OJK Cabut Izin Usaha 18 Lembaga Keuangan Mikro Sepanjang 2025

OJK Cabut Izin Usaha 18 Lembaga Keuangan Mikro Sepanjang 2025
Foto: Ilustrasi OJK Cabut Izin Usaha 18 Lembaga Keuangan Mikro Sepanjang 2025.

Otoritas Jasa Keuangan (OJK) meningkatkan intensitas penanganan kasus dugaan fraud yang menimpa sejumlah lembaga keuangan mikro (LKM).
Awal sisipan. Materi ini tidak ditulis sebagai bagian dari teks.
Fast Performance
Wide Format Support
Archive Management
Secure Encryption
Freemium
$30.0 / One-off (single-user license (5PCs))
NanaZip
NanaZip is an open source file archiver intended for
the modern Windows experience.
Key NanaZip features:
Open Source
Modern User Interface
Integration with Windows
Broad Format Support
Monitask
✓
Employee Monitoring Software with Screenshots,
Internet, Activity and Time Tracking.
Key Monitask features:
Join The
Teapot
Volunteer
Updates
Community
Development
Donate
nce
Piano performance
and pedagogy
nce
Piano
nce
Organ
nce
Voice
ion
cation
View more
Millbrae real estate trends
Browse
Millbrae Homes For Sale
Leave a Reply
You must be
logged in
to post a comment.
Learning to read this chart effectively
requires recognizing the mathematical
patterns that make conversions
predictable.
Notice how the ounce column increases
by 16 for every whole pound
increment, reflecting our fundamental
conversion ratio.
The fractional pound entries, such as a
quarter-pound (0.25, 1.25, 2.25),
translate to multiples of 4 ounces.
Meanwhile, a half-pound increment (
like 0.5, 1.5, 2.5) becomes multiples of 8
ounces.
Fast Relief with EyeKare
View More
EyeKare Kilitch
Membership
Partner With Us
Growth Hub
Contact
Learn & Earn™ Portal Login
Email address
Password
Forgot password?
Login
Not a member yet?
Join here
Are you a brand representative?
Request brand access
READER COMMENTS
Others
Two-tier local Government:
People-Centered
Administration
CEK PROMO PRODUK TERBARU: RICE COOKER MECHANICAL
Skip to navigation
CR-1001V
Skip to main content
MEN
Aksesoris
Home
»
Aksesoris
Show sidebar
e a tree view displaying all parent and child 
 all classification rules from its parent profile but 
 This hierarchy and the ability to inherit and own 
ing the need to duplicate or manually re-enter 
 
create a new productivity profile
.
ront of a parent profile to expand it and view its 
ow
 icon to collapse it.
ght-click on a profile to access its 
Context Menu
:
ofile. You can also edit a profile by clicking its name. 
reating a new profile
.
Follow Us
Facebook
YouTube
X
Langkah tegas diambil otoritas pengawas keuangan ini demi menjaga integritas sektor keuangan formal skala mikro.

Sepanjang tahun 2025, dikutip dari Investortrust, OJK tercatat telah mencabut izin usaha dari 18 LKM. Berdasarkan hasil evaluasi, maraknya persoalan di tubuh pengelola dana masyarakat ini umumnya berakar dari rapuhnya tata kelola serta minimnya pengawasan internal.

Kepala Eksekutif Pengawas Lembaga Pembiayaan, Perusahaan Modal Ventura, Lembaga Keuangan Mikro, dan Lembaga Jasa Keuangan Lainnya (PVML) OJK, Agusman mengungkapkan, penguatan aspek governance menjadi kunci untuk mencegah terulangnya kasus serupa.

"LKM didorong untuk melakukan penguatan tata kelola, manajemen risiko, serta mengimplementasikan POJK (Peraturan OJK) 12/2024 tentang Penerapan Strategi Anti Fraud bagi lembaga jasa keuangan," ujarnya, dalam jawaban tertulis, belum lama ini.

Terkait pembersihan industri keuangan mikro ini, Agusman menjelaskan bahwa sebagian besar pencabutan izin operasional tersebut merupakan inisiatif dari entitas yang bersangkutan.

"Sebagian besar dikarenakan LKM mengajukan permintaan pengembalian izin usaha berdasarkan rapat umum pemegang saham atau rapat anggota," katanya.

Selain memperketat aspek pengawasan di lapangan, OJK aktif memacu penguatan struktur permodalan agar setiap LKM memiliki daya tahan yang lebih sehat. Upaya penyehatan lini bisnis ini ditempuh lewat skema penambahan setoran modal, optimalisasi operasional usaha, hingga penjajakan kemitraan pendanaan baru.

"Dengan tetap memperhatikan prinsip kehati-hatian dan keberlanjutan usaha," ucap Agusman.